Shaming wasteful children into realizing that food is not a thing to be taken for granted is the job of every parent with the luxury to do so. The Hachikyo restaurant in Sapporo, Japan has also taken on the task of teaching wasteful people to appreciate their food, but with a much different (and possibly more effective) strategy than the old “starving kids in Africa” standard.
In Hachikyo, you are allowed to eat only after you agree to the restaurant’s rules. That is, if you leave even one grain of rice on your bowl, you will have to pay a fine, but that is merely the beginning.
Before the waiters serve their specialty, tsukko meshi (Salmon Roe) they serve the rice.
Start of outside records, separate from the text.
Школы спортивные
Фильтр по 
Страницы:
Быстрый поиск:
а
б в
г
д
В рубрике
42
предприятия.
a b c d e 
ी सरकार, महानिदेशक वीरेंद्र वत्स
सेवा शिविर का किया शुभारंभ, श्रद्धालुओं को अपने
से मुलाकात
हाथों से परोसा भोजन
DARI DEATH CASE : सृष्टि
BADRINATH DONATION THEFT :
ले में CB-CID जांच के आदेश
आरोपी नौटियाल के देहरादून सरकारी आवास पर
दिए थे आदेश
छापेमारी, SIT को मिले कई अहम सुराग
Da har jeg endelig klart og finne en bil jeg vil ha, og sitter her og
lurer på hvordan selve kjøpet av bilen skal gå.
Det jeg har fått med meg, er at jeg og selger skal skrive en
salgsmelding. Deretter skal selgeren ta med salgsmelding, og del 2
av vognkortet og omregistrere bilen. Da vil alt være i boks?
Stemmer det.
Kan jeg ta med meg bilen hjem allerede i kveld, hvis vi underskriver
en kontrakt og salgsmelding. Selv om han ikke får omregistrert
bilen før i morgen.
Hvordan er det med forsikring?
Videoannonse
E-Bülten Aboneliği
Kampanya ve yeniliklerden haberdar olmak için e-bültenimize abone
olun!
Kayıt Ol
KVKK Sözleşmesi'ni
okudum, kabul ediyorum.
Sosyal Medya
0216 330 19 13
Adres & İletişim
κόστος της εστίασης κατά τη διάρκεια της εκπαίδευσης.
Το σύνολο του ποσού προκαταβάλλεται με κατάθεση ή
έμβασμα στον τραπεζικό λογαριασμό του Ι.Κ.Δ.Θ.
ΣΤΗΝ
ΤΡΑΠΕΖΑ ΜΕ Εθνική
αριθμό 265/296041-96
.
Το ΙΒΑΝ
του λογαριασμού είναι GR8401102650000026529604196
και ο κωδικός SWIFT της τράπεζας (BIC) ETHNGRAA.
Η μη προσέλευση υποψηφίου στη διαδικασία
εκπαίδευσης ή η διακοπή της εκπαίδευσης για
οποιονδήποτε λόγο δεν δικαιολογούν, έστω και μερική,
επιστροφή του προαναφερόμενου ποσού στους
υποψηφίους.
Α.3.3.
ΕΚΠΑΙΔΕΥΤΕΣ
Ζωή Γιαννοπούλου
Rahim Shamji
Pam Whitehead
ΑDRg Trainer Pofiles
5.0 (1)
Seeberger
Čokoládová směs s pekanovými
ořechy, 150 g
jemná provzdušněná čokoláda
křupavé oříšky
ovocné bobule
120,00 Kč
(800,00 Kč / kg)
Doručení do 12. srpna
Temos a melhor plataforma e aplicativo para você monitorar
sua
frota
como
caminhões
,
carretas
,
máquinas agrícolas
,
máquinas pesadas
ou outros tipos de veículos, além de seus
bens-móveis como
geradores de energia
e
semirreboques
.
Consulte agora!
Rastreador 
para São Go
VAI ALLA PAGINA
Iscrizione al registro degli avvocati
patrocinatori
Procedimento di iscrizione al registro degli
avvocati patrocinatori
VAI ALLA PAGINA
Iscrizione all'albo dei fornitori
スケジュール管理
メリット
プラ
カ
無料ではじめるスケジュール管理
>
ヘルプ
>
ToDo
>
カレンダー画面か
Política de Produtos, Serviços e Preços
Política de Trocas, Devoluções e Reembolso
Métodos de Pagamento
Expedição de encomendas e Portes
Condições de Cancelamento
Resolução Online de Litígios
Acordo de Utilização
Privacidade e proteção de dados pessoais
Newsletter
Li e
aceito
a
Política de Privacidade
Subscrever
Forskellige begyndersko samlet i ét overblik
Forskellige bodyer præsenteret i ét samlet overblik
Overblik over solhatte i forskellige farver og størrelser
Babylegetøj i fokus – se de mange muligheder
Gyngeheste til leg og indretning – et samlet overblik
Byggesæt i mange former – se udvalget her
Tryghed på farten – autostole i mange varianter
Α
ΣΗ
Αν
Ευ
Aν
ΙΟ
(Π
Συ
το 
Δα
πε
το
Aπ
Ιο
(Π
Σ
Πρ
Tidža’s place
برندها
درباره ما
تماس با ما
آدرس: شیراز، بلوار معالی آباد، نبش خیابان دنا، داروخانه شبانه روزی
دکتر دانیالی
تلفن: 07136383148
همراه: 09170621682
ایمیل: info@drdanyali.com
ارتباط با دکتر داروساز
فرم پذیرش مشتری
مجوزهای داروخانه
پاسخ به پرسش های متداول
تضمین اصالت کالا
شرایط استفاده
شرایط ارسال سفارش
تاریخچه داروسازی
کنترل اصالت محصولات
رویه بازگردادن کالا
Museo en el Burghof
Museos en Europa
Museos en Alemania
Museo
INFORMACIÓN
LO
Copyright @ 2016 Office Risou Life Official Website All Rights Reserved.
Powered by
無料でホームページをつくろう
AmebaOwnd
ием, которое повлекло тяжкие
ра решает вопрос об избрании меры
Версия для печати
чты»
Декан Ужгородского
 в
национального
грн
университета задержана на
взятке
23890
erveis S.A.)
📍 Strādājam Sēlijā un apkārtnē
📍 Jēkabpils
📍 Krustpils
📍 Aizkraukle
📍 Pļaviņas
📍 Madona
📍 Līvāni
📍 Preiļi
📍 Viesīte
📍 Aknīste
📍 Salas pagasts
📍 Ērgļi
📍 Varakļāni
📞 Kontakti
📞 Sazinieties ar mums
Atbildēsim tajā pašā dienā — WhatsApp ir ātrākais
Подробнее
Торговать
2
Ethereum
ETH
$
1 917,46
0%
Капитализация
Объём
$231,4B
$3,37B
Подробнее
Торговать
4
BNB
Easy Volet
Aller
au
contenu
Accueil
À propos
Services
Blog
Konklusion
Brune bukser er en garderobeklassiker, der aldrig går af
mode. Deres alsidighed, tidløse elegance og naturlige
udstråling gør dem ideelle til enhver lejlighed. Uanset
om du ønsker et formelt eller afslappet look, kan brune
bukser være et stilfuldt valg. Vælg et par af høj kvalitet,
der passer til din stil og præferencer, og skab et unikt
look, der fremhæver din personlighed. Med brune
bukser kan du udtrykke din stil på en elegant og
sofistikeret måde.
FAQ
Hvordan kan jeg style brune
You are not to eat any of the rice, or push the rice down in the bowl before the tsukko meshi is served on top. Disturbing the rice is grounds for having your tsukko meshi revoked.
After a short time, the waiters begin to serve the tsukko meshi. As they spoon the salmon roe onto your rice, they yell out an old sea shanty, in which the diners have to yell back. This, combined with the tight, shanty-like atmosphere, kind of makes you feel like you’re getting your food right off the docks.
At first, the threat of a fine for leftover food and the hoops you have to jump through to get served in the first place seems like a way to take advantage of people’s limited appetites and limited patience, but there’s actually a rather altruistic goal in mind. The owner, Hitoshi Sugita, says that the reason for the fine is not for profit, but to pay respects to the fisherman who provided the tsukko meshi in your bowl. Fishing is a dangerous and potentially deadly profession, so you either pay respects to the fishermen with your stomach or your wallet.
Fines and rituals aside, Hachikyo offers a huge bowl of stsukko meshi for about 1,890 yen (about $20), which is a pretty decent deal considering the amount you eat; just be sure to clean your plate, or be ready to pay up.